Bien que le terme de mentalité jacobine ne fasse partie d’aucune classification, je l’emploie cependant, car il résume une combinaison nettement définie constituant une véritable espèce psychologique.
Cette mentalité domine les hommes de la Révolution française, mais ne leur est pas spéciale puisqu’elle représente encore l’élément le plus actif de notre politique.
La mentalité mystique étudiée plus haut est un facteur essentiel de l’âme jacobine, mais ne suffit pas à la constituer. D’autres éléments que nous allons examiner bientôt doivent intervenir.
Les Jacobins ne se doutent nullement du reste de leur mysticisme. Ils prétendent, au contraire, être uniquement guidés par la raison pure. Pendant la Révolution, ils l’invoquaient sans cesse et la considéraient comme le seul guide de leur conduite.

————————

• [Consigne]
Restituez mot pour mot le passage du texte sur la mentalité jacobine qui va de « Bien que le » jusqu'à « de leur conduite. » inclus.

[Enregistrements d'un jeu de données]
————————

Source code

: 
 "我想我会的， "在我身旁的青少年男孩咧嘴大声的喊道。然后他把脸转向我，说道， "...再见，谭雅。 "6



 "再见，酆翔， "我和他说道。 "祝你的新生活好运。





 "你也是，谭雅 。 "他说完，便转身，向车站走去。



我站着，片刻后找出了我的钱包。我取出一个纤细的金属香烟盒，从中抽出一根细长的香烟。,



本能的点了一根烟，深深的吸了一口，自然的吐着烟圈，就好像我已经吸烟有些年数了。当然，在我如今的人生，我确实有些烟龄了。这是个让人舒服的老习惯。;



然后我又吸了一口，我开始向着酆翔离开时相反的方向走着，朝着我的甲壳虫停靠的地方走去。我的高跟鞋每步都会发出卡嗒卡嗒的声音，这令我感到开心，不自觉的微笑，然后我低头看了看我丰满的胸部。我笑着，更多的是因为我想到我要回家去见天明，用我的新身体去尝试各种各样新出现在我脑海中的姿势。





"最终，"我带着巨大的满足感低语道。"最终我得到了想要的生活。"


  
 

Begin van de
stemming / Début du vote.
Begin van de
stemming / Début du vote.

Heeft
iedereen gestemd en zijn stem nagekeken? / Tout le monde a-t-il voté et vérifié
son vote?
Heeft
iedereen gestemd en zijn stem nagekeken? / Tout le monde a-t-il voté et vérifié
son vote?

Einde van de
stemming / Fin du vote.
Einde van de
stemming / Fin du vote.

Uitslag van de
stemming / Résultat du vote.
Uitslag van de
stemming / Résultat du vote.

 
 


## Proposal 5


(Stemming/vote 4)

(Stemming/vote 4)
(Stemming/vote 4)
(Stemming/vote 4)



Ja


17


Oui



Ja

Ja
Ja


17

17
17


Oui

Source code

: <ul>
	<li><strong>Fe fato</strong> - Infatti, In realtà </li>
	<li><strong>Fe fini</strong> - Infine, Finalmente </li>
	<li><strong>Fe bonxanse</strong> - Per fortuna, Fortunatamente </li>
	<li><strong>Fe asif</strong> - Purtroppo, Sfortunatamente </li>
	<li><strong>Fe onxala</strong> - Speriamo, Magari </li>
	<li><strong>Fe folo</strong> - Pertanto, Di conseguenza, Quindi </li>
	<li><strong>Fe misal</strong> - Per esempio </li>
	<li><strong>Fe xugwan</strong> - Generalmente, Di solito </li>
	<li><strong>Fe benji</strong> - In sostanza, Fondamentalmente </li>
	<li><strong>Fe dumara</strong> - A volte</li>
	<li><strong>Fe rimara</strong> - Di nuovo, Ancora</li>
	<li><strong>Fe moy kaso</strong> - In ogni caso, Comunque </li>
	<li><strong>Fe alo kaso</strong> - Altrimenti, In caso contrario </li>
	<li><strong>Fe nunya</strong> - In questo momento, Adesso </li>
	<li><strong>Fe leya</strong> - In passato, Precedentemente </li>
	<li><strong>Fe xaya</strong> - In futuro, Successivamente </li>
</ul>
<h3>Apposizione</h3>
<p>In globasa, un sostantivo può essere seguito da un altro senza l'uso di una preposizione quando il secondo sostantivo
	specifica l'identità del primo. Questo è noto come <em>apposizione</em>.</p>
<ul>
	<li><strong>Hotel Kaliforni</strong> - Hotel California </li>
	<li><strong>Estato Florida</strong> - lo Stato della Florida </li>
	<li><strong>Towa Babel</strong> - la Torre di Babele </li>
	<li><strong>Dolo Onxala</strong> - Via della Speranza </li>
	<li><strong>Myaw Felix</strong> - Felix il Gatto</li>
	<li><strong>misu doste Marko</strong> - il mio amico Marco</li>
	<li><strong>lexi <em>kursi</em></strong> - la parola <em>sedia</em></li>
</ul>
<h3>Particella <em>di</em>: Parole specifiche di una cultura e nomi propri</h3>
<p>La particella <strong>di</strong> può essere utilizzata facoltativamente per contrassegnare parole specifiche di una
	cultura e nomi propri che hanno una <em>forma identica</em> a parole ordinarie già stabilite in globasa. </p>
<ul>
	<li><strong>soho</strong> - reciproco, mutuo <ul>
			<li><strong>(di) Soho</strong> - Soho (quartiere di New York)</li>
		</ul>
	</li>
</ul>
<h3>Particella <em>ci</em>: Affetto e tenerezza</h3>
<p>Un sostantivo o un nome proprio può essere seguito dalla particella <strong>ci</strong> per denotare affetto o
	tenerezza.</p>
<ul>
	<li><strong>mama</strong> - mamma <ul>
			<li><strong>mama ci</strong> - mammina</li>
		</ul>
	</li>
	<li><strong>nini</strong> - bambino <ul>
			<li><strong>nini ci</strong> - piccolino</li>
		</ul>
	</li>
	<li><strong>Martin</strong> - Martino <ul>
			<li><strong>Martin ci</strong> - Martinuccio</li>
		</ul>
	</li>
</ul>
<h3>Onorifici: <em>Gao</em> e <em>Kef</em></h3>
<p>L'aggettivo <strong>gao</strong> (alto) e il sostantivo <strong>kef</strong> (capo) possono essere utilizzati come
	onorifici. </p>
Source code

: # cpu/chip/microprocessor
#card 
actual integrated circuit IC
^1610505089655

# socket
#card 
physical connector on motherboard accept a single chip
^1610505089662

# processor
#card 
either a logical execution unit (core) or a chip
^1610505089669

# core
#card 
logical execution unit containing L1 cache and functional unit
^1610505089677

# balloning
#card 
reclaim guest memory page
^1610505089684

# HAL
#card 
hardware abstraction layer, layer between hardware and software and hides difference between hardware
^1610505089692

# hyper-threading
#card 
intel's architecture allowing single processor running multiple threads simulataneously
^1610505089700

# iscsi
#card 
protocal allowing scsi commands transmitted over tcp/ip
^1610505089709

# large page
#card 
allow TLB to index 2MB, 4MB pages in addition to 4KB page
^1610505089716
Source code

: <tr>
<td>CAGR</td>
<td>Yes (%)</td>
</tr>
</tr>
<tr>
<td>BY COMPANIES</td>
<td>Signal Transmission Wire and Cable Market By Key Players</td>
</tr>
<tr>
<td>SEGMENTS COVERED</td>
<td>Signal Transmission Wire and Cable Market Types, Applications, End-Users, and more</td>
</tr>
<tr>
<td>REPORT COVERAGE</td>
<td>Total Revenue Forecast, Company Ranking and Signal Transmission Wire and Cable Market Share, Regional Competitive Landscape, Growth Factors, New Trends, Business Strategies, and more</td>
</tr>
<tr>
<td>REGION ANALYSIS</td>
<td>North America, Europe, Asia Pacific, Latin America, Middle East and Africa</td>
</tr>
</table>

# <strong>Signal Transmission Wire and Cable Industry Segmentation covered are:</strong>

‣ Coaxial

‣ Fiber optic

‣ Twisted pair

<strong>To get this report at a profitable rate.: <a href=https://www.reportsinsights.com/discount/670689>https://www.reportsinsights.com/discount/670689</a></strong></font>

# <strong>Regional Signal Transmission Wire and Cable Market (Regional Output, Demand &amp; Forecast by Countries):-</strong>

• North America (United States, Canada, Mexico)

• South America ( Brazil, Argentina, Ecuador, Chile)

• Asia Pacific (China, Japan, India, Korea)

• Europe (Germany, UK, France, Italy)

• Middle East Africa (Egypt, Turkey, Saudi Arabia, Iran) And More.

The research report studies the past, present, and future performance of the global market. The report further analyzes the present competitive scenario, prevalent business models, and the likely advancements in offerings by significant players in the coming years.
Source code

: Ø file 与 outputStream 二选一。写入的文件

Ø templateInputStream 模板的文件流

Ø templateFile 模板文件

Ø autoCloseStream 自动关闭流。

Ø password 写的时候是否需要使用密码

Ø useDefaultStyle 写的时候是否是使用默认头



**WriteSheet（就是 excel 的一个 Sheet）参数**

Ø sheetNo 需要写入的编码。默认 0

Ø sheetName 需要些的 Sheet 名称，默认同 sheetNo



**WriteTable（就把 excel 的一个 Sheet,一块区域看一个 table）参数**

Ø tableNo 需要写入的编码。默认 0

————————

• [Réponse rédigée]
Bien que le terme de mentalité jacobine ne fasse partie d’aucune classification, je l’emploie cependant, car il résume une combinaison nettement définie constituant une véritable espèce psychologique.
Cette mentalité domine les hommes de la Révolution française, mais ne leur est pas spéciale puisqu’elle représente encore l’élément le plus actif de notre politique.
La mentalité mystique étudiée plus haut est un facteur essentiel de l’âme jacobine, mais ne suffit pas à la constituer. D’autres éléments que nous allons examiner bientôt doivent intervenir.
Les Jacobins ne se doutent nullement du reste de leur mysticisme. Ils prétendent, au contraire, être uniquement guidés par la raison pure. Pendant la Révolution, ils l’invoquaient sans cesse et la considéraient comme le seul guide de leur conduite.